Investing in India: 9 Types of Investments for a Balanced Portfolio

Investing is a key method for growing wealth as it utilises the money that’s idle in the present to bring high returns in the future. Thus, making wise decisions in this area is extremely important to secure your financial plans. With this article, we will help the decision-making process by exploring the various types of investments available in India, offering a range of opportunities to consider.

Investments

The following are the types of investment available in India:

1. Stocks

Stocks are one of the most common types of investment. They can be categorised into two types:

Equity Shares

They are parts of a company you can buy, thus giving you a say in how it’s run and also the chance to make money, but they come with higher risks.

Unlisted Shares

Unlisted Shares are from companies not on big stock markets. They might be a good investment if the company does well, but are harder to sell and find information about.

2. Bonds

Bonds are the loans you give to governments or companies for earning fixed returns over time. You get lower returns here compared to stocks but at the same time, this is safer and more stable.

 In India, investors can choose from various types of bonds such as:

  1. Treasury Bonds
  2. Municipal Bonds
  3. Corporate Bonds
  4. High-yield Bonds
  5. Mortgage-Backed Securities
  6. Floating Rate Bonds
  7. Zero-Coupon Bonds
  8. Callable Bonds
  9. Convertible Bonds
  10. Inflation-Protected Bonds

3. Fixed Deposits

They are a secure investment. You can deposit a lump sum for a set period, getting a fixed interest rate in return. Banks and NBFCs (non-banking financial organisations) usually offer this option with the promise of returns unaffected by market changes. Here, premature withdrawals are possible, but they do come with a penalty.

4. Mutual Funds

Mutual funds allow you to invest in stocks, bonds, or a combination of both, which are managed by professionals. They are way less risky than direct stock investments and can be tailored according to your financial goals. You can also start investing small amounts regularly through a Systematic Investment Plan (SIP).

5. Unit Linked Insurance Plans (ULIPs)

ULIPs offer you both- investment and life insurance. A part of your premium goes to life cover, and the rest is invested in the market. Additionally, you also get tax benefits as a cherry on the top, making them a smart option for saving and protection.

6. Public Provident Fund (PPF)

The Public Provident Fund is an investment that is supported by the government. It’s secure and long-term, having a lock-in period of 15 years. It also provides fixed returns, where the interest rate is revised annually. You can also get tax deductions of up to ₹1.5 lakh on your PPF contributions under Section 80C of the Income Tax Act, 1961.

7. National Pension Scheme (NPS)

This is a retirement savings scheme especially made for long-term investments. Different types of assets, like stocks and government and corporate bonds are a part of it. It’s on you how much to invest in each asset type based on how much risk you’re comfortable with.

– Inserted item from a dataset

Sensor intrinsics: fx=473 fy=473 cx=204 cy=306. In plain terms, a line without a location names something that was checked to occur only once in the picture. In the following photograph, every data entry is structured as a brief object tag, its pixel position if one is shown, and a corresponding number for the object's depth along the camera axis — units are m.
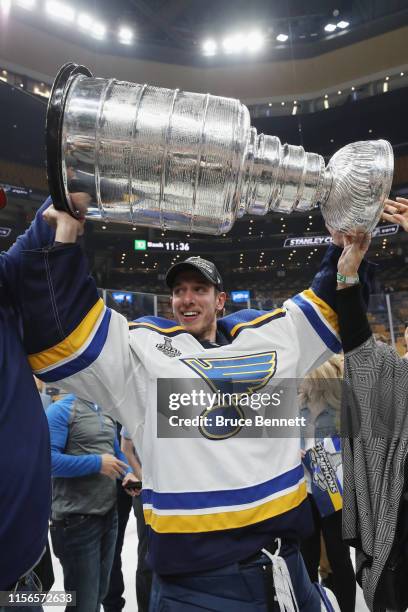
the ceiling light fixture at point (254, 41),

8. National Savings Certificate (NSC)

This is a government-backed savings scheme. It’s best for small savings with a fixed investment period of five years. Can be called a safe way to invest, and has interest rates set by the government which are revised every quarter. If you are an investor looking for reliable, medium to small-scale investment options, this is the right match for you.

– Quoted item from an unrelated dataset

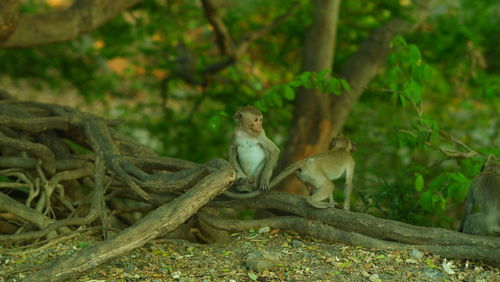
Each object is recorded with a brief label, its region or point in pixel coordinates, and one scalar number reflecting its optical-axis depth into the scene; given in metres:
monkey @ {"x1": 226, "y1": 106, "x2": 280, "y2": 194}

9. Senior Citizen Savings Scheme (SCSS)

Senior Citizens Savings Schemes are the savings plans made for retirees. They offer fixed, taxable returns and are available through banks, NBFCs, and post offices in India. As they pay interest monthly, quarterly, semi-annually, or annually, these schemes provide a steady income for seniors after retirement.

Thus, India is offering a wide array of investment options to choose from, fit for all the kinds of financial goals and risk appetites. Needing high potential returns of equity shares, the steady growth of fixed deposits, or the tax-saving benefits of government schemes, you will have a ready option, just a decision away. Just don’t forget to consider both-  the pros and the cons of whatever catches your eye, before investing.